The thought did occur to me the other day, why it is that No.6 didn't try this before, but using a bottle. The same items sealed in a bottle, and the bottle thrown into the water, in attenpt to get a message to the outside world. But then again he might have tried something better, taking a leaf out of the people of the Scottish Islands of St. Kilda, who used a mail boat.
"By the late 1890s a unique system of mail dispatch had developed on the remote Scottish islands of St Kilda: letters were enclosed in a waterproof receptacle attached to a homemade buoy or buoyant object and launched into the sea in the hope that they would wash ashore and be forwarded on by whoever chanced upon them.
The idea had been developed by John Sands, a journalist who found himself stranded on the islands in 1876. In the years that followed Sands experiments the St Kilda “mail boats” were regularly used by the islanders. An article in The Sketch in 1906 recorded that during the longer winter months when vessels did not call at the islands, letters were dispatched by placing them in a waterproof, buoyant case and cast upon the waters. Usually this remarkable mail-packet is picked up on the coast of Norway, to be forwarded later to the Foreign Office. Four packages out of six reach their destination." Pictured here is one such mail boat.

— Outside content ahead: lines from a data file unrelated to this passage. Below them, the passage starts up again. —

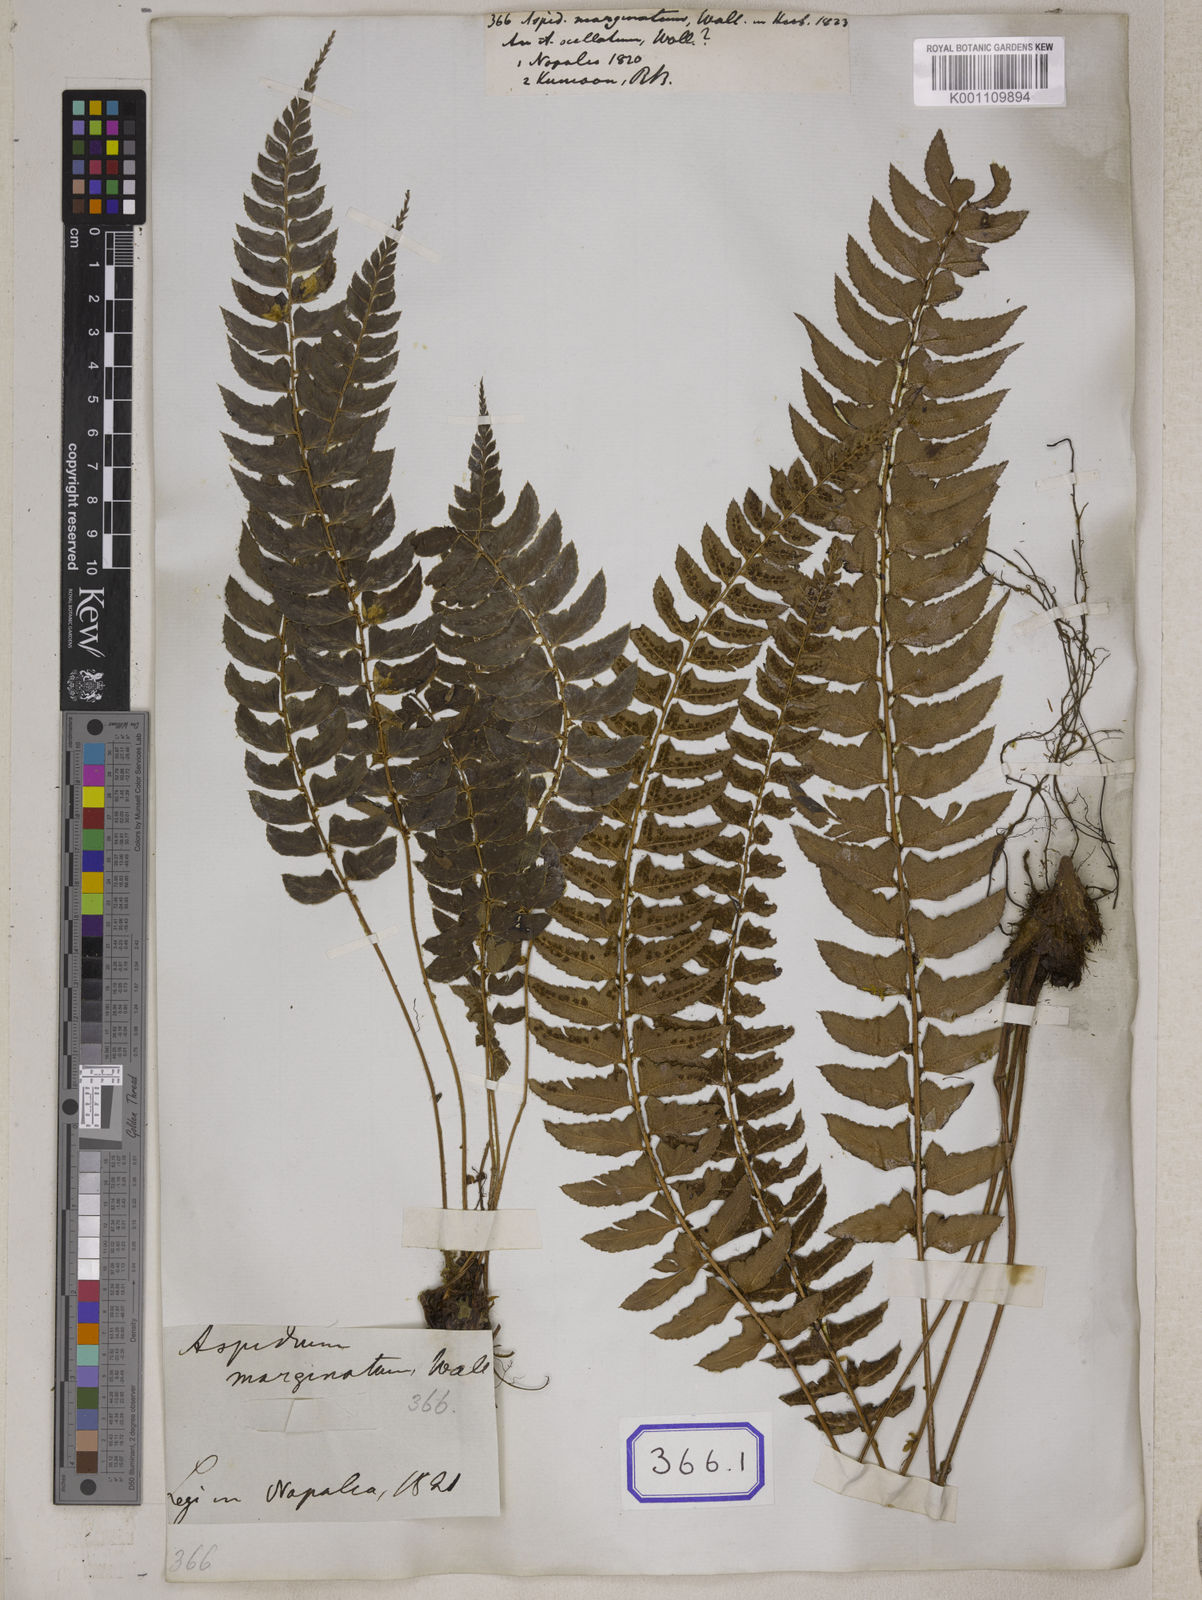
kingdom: Plantae
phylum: Tracheophyta
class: Polypodiopsida
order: Polypodiales
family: Tectariaceae
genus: Tectaria
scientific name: Tectaria Aspidium spec
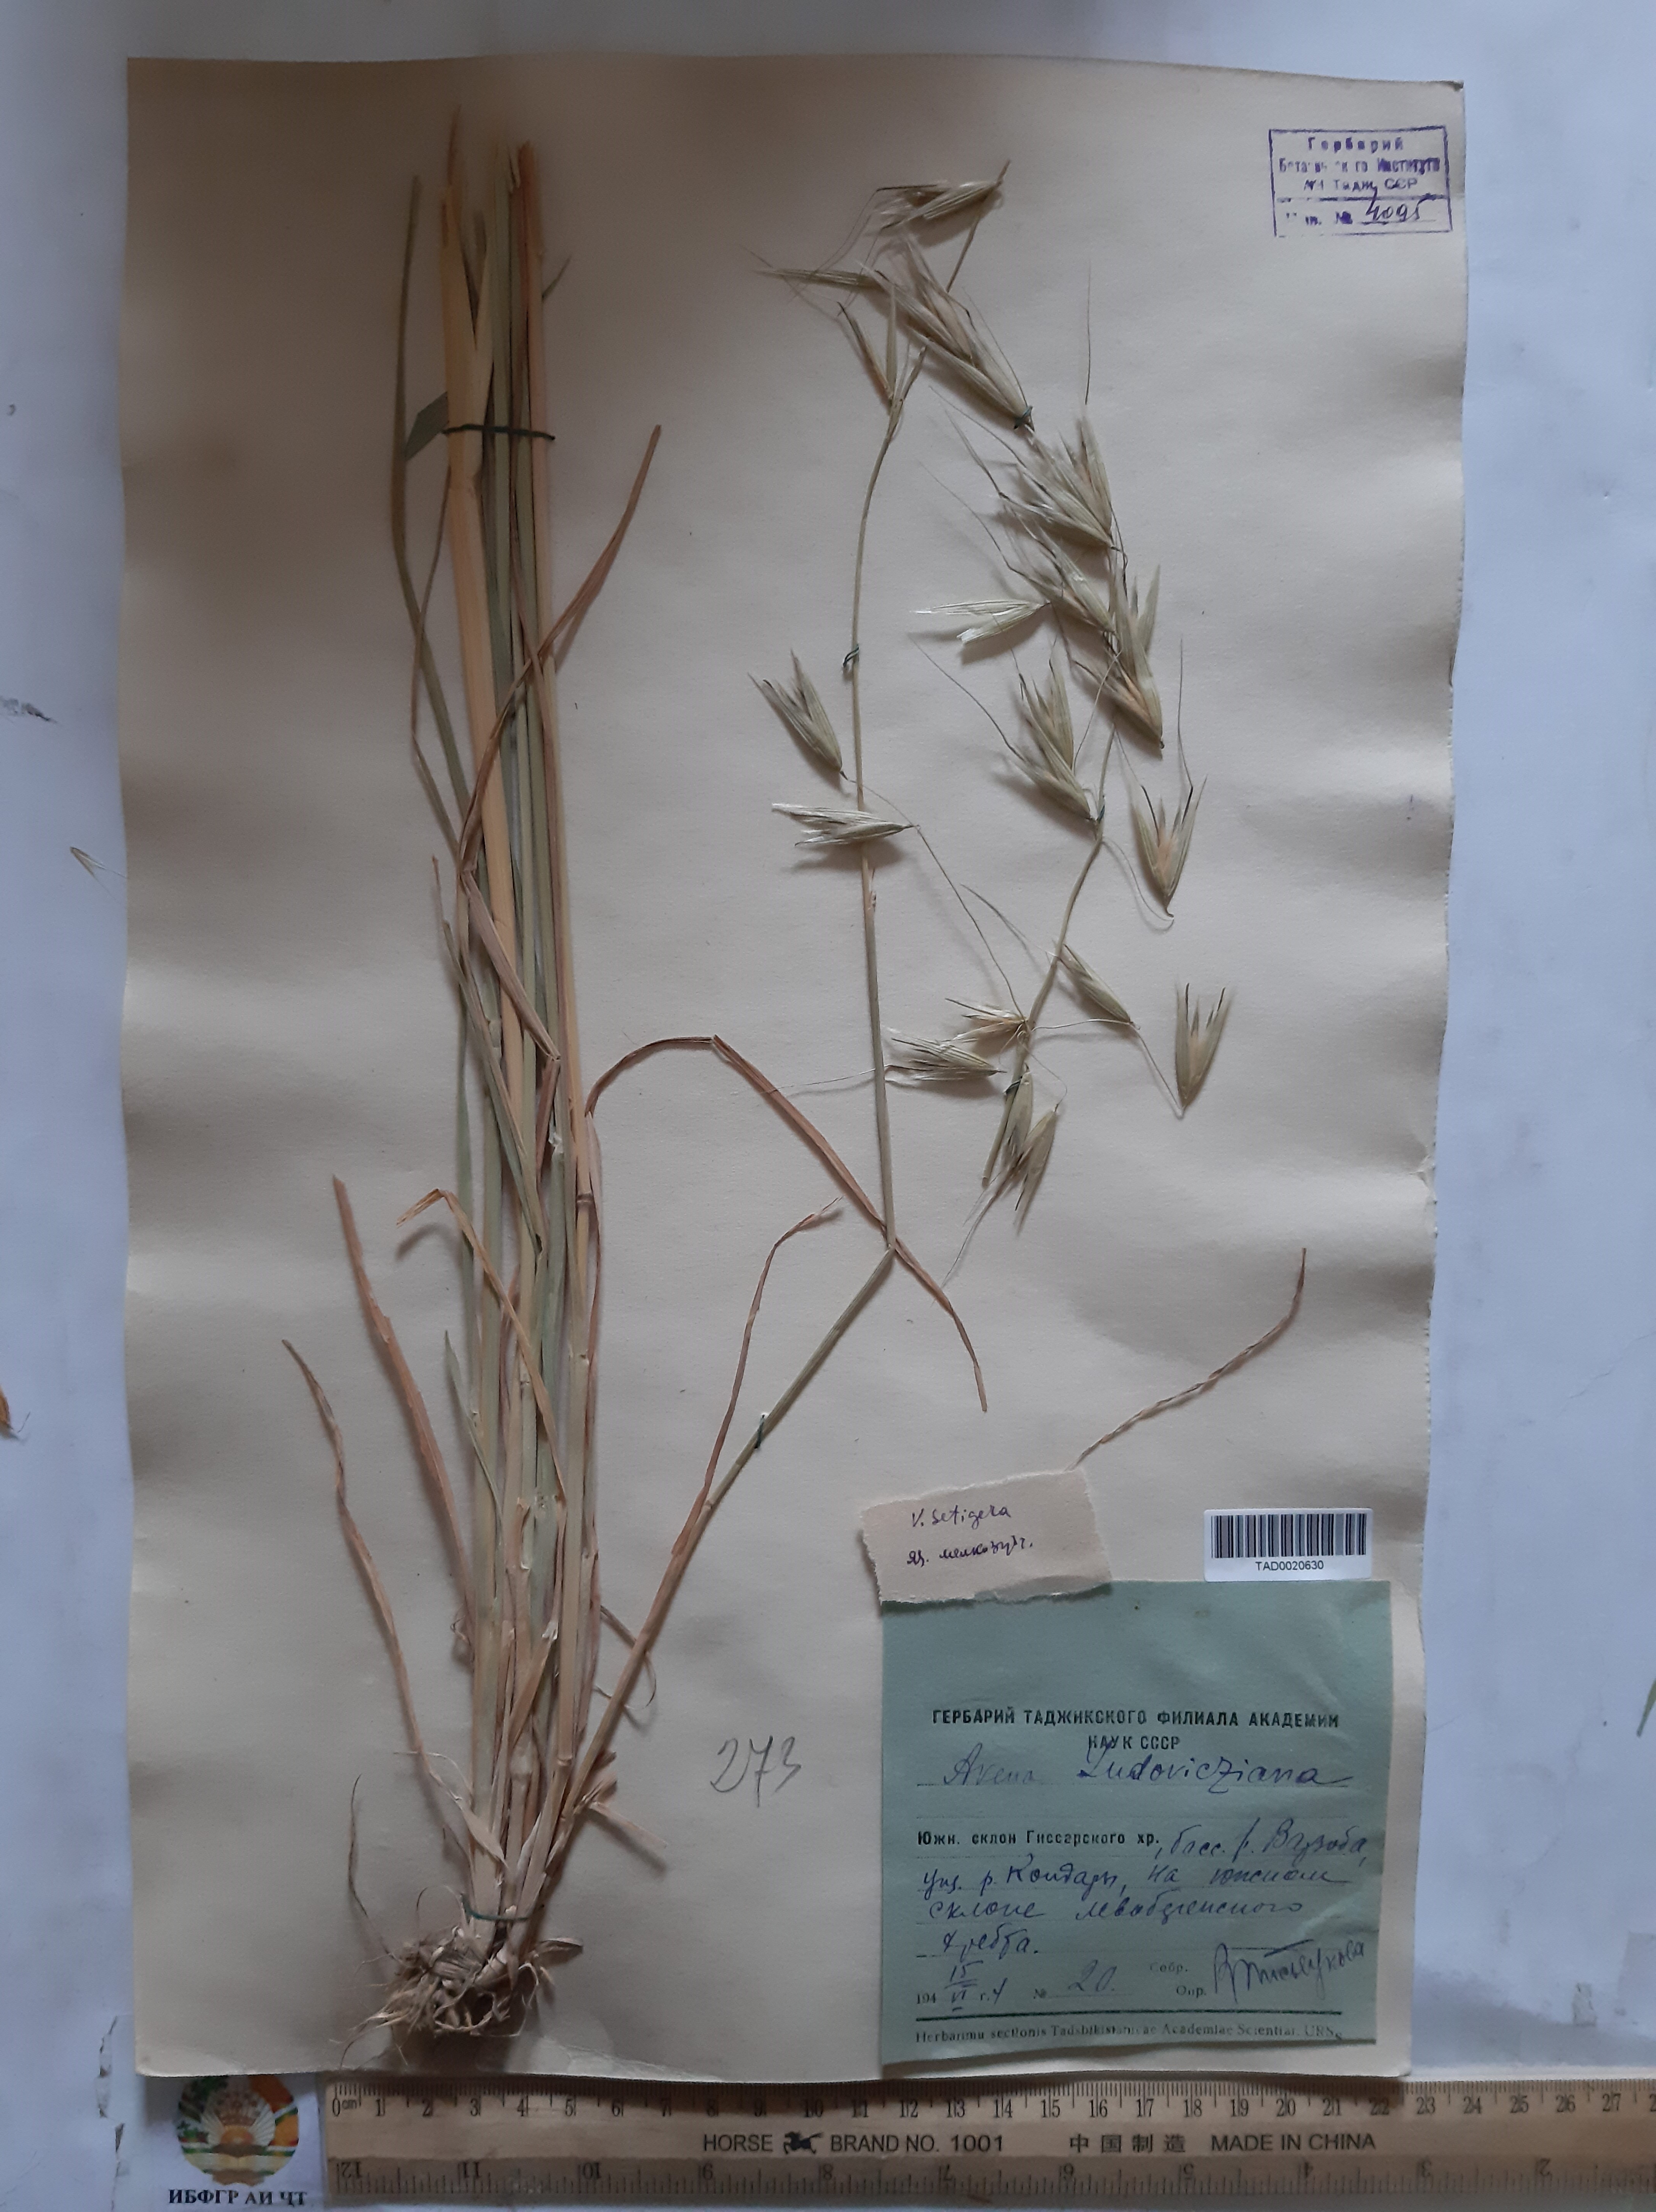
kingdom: Plantae
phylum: Tracheophyta
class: Liliopsida
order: Poales
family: Poaceae
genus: Avena
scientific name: Avena sterilis
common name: Animated oat
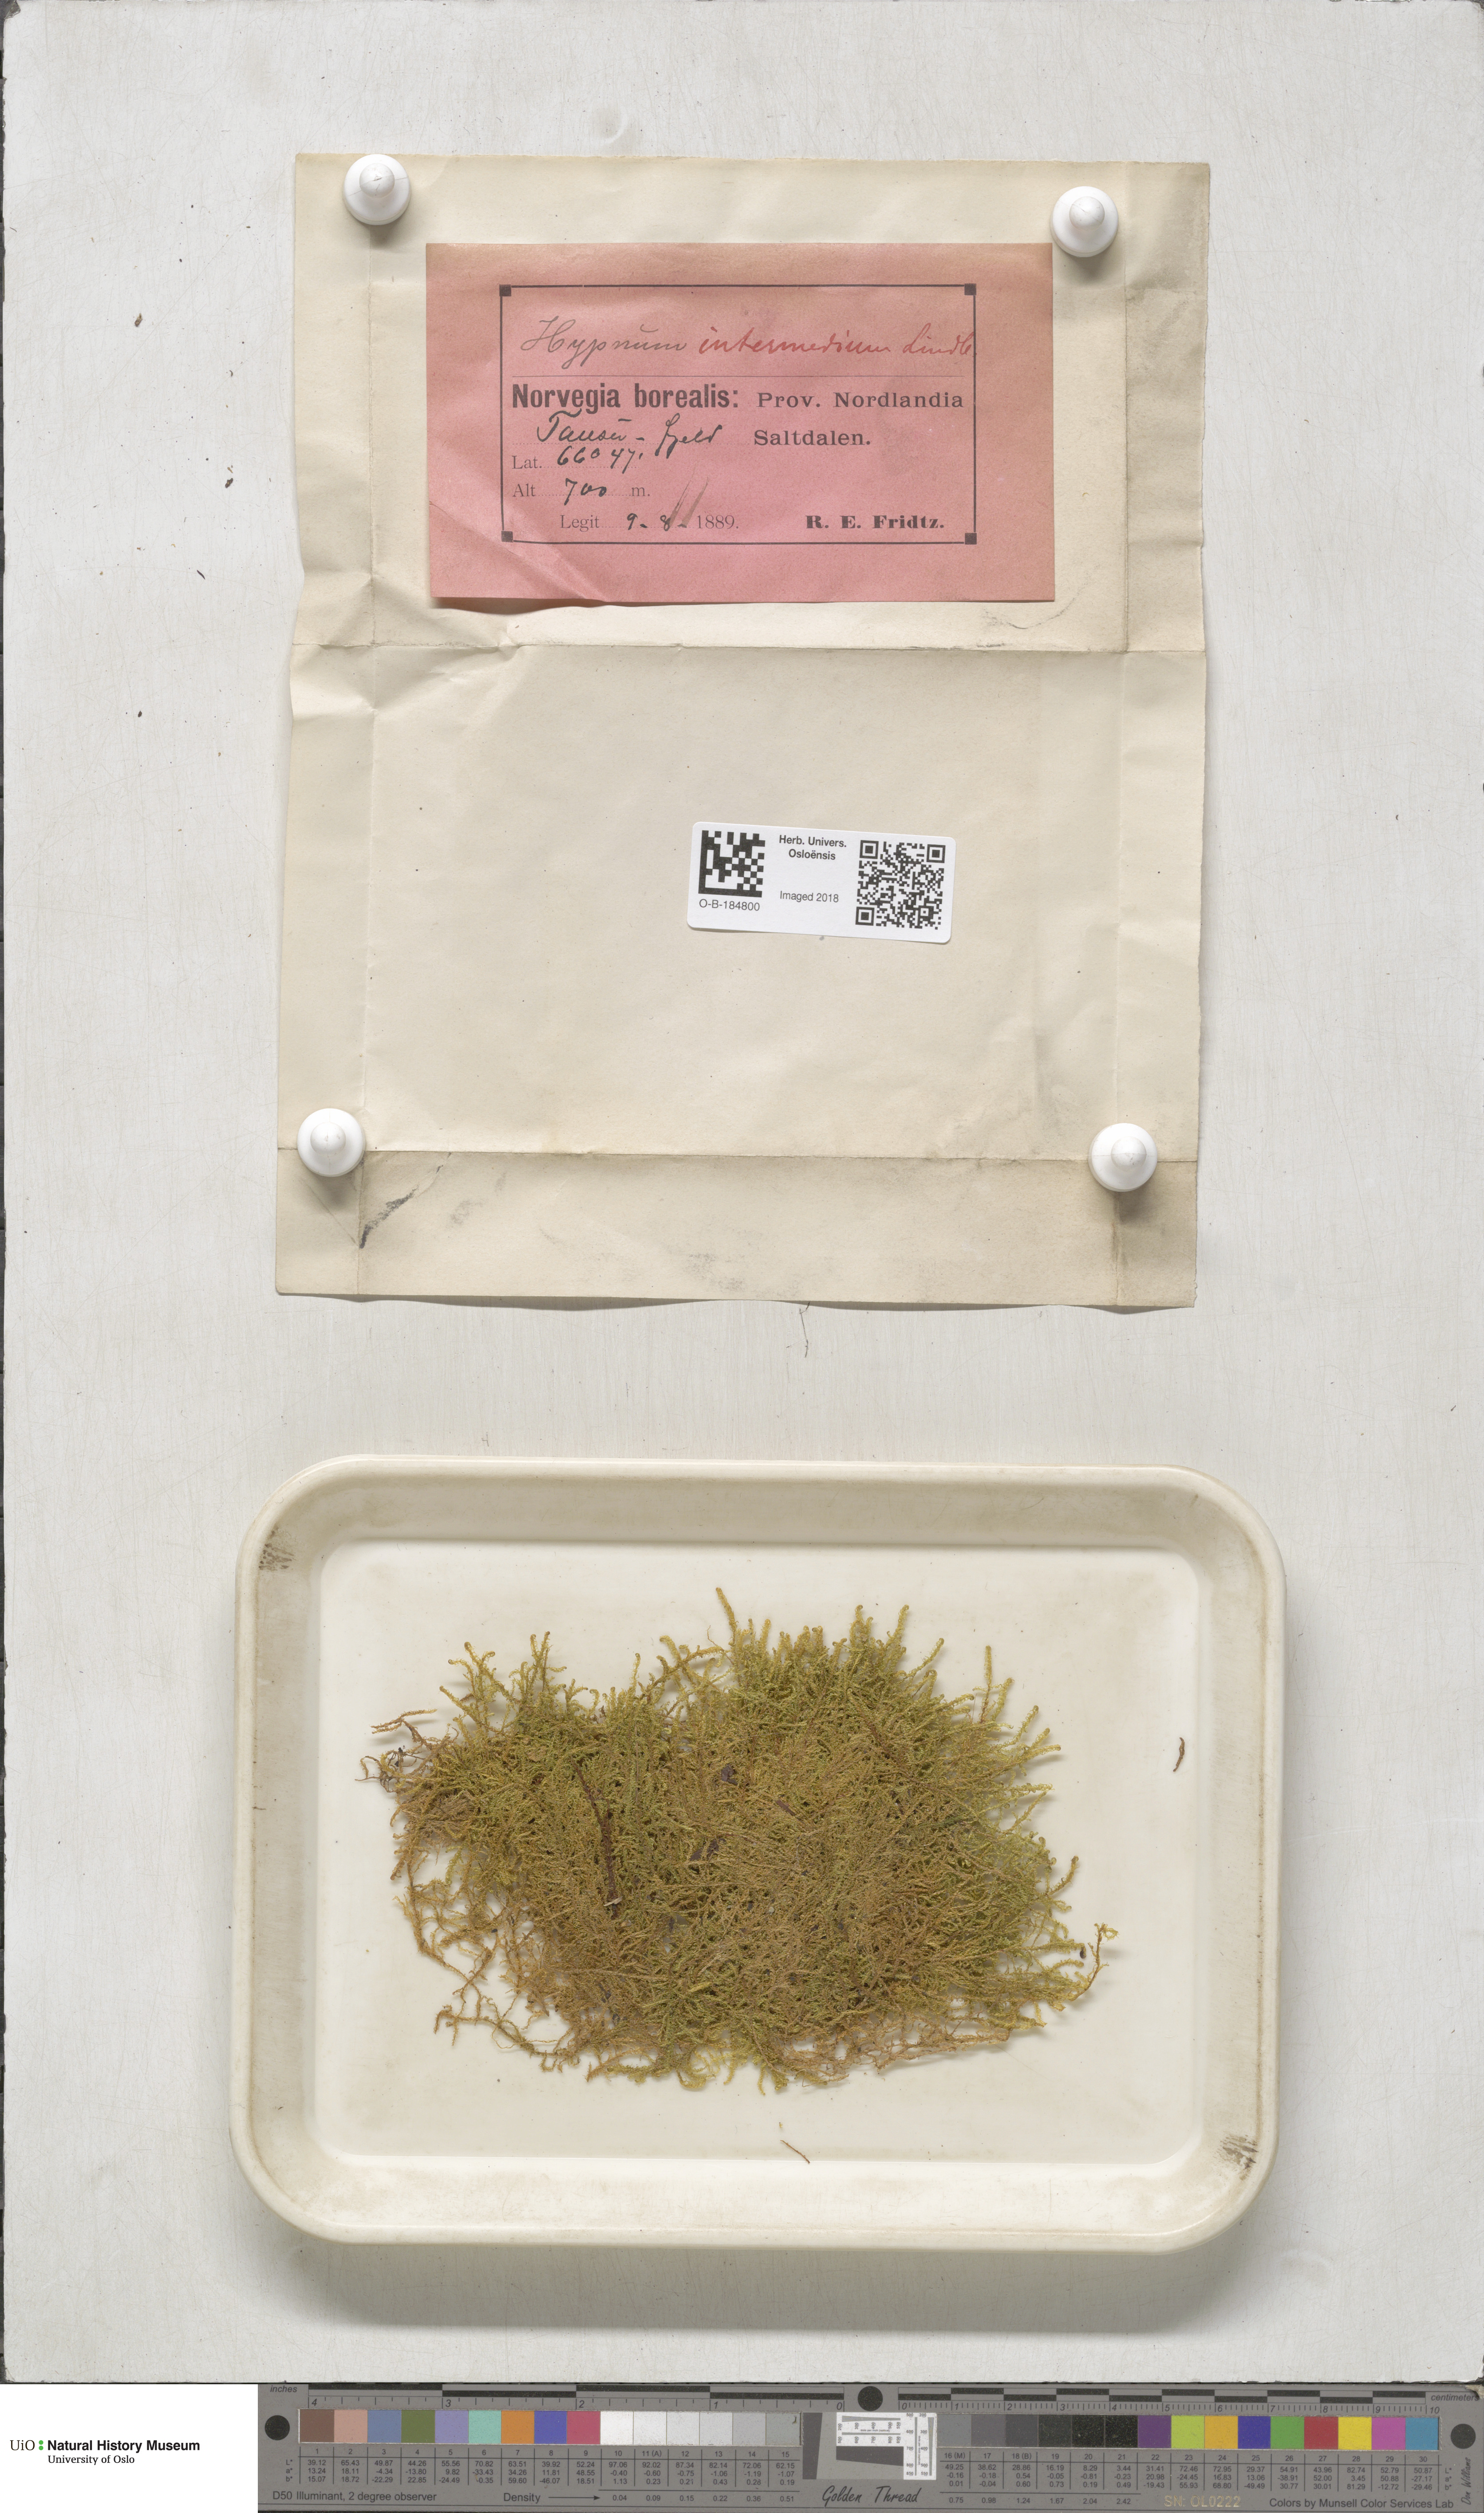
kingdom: Plantae
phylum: Bryophyta
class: Bryopsida
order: Hypnales
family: Scorpidiaceae
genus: Scorpidium
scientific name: Scorpidium cossonii
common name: Cosson's hook moss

I'm sure No.6 with his woodworking skill could soon knock one of these mail boats up, seal the letter, photograph, and map in a watertight receptacle, then cast the mail boat into the sea. He could even carve an address on it, to where he wanted the contents delivered, in the hope that someone would find it, much in the same way as the body carrying the message in 'Dance of the Dead,' in the hope that someone would pick up the boat and then pass the contents on. Certainly such a little wooden boat would have a greater success of surviving than a bottle.